In the Shadow of the Mountain: A Memoir of Courage is a book by Silvia Vasquez-Lavado published in 2022 by Henry Holt an imprint of Macmillan.

== Summary==
The book details the author's personal story of surviving childhood sexual abuse and domestic violence in Peru and how she overcame those experiences to become a successful businesswoman and mountaineer. The memoir also documents Vasquez-Lavado's promise to bring a group of survivors from sexual abuse and sex trafficking to the base of Mount Everest before Vasquez-Lavado's journey to climb Mount Everest. In addition, In The Shadow of the Mountain documents Vasquez-Lavado's voyage climbing the highest peaks on each continent.

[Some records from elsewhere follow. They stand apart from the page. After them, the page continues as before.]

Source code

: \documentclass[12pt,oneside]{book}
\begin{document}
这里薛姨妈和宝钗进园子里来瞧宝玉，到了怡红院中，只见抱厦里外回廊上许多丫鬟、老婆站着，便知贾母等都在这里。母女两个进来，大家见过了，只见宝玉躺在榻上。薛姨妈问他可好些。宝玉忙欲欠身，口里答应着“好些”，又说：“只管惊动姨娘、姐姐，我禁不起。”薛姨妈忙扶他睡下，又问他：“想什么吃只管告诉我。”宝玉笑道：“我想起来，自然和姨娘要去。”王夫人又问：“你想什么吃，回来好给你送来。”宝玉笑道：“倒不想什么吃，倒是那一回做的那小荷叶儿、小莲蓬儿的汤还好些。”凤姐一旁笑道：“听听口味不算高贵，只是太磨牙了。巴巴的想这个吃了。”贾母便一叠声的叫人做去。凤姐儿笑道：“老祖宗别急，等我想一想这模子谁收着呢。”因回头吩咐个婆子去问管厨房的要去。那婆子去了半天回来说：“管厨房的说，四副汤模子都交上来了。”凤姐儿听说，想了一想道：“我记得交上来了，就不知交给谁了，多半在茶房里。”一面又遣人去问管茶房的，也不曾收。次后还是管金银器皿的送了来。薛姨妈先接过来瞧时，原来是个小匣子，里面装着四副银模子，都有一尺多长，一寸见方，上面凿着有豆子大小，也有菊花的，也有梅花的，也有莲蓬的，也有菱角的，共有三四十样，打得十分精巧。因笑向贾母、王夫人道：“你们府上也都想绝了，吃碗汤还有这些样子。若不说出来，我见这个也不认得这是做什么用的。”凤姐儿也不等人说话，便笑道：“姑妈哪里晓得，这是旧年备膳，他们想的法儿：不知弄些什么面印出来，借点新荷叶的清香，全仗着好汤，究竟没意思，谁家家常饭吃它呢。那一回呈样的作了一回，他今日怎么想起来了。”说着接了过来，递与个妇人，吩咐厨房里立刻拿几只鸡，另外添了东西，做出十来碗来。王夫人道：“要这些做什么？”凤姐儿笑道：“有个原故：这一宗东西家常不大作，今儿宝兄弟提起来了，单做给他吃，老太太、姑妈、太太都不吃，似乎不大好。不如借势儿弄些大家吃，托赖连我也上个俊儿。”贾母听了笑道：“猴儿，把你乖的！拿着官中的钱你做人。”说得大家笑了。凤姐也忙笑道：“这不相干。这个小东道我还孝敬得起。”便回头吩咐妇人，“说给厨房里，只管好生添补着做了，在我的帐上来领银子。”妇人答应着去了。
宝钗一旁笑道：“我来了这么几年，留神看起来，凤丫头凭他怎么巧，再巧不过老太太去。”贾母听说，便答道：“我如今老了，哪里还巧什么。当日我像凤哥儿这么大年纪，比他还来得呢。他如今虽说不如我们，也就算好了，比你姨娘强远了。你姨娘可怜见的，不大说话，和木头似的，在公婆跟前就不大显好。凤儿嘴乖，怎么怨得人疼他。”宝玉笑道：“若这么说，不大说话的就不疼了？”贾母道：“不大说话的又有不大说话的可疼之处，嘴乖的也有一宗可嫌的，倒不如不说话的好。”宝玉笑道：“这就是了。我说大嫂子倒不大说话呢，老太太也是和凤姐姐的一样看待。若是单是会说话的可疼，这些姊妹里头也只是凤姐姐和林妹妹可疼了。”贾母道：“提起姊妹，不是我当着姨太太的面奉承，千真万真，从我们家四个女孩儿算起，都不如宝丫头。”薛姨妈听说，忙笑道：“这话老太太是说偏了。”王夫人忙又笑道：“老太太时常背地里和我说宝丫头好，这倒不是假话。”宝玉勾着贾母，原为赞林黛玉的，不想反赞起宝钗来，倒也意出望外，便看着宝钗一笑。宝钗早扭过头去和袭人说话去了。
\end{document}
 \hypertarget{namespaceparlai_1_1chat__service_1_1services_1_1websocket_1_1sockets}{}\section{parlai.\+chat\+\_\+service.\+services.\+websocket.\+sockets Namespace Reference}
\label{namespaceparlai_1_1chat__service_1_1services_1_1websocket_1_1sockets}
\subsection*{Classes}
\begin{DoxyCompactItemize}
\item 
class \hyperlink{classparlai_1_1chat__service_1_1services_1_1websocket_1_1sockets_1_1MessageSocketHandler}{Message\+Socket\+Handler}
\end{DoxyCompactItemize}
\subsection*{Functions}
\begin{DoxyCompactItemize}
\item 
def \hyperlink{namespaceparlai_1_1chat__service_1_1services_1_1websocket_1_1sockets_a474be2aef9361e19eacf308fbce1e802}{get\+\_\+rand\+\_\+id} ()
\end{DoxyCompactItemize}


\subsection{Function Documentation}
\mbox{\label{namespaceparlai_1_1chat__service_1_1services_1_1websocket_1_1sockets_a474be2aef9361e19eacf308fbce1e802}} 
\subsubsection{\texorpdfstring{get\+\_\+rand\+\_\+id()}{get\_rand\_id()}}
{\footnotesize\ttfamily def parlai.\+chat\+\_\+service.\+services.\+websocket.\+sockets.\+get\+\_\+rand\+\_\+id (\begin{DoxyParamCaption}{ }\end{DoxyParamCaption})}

This is the author's first book. In addition, there is an ongoing film adaptation with Elgin James to direct and Selena Gomez scheduled to play Silvia.

== Reception ==
The New York Times Book Review published on February 1, 2022, praises the book by sharing, In a world that demands us to harden, to tell stories of strength and triumph, the bravest act can be embracing our inner child, our fears, our truths, called in the shadow of the mountain.

Elizabeth Hightower Allen of Outside commented "In the Shadow of the Mountain is for anyone with similarly challenging inner journeys—in other words, all of us."

People Magazine called In the Shadow of the mountain "gripping memoir about coping with addiction and sexual violence through mountain climbing".

In March 2023, In the Shadow of the Mountain was awarded the prestigious Edward Stanford Travel Writing Awards as the Stanford Travel Book of the Year. Named "a remarkable story of compassion, humility, and strength; Silvia beautifully documents her heroic journey to the summit of Everest, accompanied by five other women, each struggling to come to terms with their trauma."